WHAT TO DO
Given the records below, pull every line with the word "Awarding" into the answer.

DATA TO PROCESS
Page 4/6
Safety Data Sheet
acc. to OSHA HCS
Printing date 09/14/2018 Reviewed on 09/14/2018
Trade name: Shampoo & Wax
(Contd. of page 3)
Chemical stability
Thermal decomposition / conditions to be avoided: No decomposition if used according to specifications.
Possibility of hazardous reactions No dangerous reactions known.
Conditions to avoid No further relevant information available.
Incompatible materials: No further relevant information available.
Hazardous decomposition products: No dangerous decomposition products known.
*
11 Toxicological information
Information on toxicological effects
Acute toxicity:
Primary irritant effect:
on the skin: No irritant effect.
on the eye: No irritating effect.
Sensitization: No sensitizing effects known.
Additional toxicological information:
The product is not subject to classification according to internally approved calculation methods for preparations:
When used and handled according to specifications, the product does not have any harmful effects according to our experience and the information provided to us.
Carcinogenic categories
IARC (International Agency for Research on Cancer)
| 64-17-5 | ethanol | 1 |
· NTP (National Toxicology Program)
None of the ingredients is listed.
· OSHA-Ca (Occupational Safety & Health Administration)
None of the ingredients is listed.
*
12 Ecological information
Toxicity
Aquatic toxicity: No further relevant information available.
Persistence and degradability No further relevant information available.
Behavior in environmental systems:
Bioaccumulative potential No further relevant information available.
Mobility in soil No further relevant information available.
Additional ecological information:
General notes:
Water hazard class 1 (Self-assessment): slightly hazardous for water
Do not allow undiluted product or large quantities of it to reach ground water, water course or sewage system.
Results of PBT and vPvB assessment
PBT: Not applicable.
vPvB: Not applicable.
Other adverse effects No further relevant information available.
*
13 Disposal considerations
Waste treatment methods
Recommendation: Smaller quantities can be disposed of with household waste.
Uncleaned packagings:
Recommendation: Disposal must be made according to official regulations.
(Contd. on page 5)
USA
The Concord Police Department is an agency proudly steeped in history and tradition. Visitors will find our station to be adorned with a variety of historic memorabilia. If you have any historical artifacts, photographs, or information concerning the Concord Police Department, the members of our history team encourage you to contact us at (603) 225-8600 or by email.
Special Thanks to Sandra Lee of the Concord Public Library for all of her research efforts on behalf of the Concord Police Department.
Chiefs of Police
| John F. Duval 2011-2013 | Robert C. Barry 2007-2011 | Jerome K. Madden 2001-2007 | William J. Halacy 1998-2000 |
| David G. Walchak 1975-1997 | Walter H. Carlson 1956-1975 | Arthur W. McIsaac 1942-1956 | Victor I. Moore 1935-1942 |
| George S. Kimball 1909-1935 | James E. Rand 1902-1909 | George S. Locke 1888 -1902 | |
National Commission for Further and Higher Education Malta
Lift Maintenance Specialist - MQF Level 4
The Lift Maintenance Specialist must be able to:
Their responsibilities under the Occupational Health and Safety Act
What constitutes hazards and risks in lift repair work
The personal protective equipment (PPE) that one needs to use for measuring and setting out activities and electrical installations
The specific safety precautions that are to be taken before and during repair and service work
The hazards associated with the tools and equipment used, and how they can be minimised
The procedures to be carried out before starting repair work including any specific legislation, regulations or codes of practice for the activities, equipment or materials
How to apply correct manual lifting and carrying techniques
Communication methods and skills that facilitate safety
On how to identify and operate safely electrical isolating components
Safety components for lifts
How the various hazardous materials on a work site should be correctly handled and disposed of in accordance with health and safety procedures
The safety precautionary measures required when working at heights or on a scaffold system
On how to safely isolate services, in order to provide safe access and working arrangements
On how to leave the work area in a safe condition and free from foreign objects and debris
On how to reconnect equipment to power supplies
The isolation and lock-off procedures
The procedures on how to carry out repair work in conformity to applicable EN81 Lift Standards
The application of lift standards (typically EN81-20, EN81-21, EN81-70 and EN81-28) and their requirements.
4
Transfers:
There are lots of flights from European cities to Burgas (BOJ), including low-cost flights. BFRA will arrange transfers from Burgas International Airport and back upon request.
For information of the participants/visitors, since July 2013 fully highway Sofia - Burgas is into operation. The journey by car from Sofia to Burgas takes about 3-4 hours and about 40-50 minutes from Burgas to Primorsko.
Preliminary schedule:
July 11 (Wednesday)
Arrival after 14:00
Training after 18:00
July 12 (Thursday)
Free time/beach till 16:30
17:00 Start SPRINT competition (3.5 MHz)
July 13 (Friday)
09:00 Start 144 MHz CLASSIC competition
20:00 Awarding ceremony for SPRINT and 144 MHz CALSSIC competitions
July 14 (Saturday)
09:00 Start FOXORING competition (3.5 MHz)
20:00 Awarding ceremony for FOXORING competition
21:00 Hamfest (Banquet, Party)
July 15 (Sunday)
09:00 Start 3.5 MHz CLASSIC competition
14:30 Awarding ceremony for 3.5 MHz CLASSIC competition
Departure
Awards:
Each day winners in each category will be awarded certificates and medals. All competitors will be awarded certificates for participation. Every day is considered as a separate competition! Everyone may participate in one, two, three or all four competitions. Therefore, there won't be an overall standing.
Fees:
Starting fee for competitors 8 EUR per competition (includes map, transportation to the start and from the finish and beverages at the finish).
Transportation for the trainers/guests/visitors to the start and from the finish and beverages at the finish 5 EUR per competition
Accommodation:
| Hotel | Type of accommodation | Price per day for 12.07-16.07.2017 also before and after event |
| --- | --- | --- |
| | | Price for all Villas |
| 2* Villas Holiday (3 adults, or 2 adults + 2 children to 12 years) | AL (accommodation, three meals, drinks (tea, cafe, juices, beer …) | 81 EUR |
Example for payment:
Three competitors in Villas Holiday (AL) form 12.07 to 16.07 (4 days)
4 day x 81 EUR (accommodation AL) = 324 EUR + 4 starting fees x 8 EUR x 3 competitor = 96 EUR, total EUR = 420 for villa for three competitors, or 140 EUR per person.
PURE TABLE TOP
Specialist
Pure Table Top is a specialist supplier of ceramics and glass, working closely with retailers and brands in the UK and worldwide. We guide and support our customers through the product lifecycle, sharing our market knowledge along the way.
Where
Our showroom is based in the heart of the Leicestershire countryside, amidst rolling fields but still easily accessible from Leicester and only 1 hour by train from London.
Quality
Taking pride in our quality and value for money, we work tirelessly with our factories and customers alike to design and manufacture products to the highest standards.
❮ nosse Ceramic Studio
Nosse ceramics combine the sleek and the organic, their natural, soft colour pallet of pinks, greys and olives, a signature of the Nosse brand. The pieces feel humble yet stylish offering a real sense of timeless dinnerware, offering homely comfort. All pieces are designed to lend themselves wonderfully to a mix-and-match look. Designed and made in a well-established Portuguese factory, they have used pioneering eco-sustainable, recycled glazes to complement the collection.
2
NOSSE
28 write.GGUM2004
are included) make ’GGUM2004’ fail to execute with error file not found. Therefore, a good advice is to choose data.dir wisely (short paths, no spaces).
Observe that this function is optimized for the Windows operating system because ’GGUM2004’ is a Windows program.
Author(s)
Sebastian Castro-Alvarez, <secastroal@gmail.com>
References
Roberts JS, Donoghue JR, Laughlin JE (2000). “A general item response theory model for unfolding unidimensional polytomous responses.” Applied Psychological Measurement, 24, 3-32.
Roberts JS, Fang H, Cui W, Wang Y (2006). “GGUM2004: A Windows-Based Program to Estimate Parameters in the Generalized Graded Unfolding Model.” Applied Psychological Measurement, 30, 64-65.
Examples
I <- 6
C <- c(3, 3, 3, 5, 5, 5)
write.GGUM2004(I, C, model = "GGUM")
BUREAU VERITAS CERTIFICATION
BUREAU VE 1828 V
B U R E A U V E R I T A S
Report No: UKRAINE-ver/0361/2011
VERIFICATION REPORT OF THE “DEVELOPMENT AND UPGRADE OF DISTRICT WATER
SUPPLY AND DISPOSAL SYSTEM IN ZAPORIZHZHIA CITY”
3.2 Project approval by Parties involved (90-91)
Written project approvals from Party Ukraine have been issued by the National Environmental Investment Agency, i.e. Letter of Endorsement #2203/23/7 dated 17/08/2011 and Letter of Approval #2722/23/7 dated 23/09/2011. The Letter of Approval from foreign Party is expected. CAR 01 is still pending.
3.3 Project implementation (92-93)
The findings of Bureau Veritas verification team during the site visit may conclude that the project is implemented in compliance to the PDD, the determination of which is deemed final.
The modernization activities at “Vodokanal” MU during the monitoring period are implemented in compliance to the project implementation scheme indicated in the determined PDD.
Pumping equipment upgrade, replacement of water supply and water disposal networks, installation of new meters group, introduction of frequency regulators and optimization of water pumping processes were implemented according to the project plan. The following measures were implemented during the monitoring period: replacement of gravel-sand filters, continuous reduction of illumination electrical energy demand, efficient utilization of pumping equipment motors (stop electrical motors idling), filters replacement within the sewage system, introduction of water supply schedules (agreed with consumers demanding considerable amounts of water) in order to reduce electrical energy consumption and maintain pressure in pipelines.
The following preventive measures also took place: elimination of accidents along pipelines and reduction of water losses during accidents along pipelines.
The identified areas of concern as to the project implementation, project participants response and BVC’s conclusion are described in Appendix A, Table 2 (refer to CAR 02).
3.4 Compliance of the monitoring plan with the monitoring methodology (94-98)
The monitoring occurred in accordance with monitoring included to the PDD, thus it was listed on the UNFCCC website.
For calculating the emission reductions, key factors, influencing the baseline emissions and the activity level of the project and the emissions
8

EXERCISE RESPONSE
20:00 Awarding ceremony for SPRINT and 144 MHz CALSSIC competitions
20:00 Awarding ceremony for FOXORING competition
14:30 Awarding ceremony for 3.5 MHz CLASSIC competition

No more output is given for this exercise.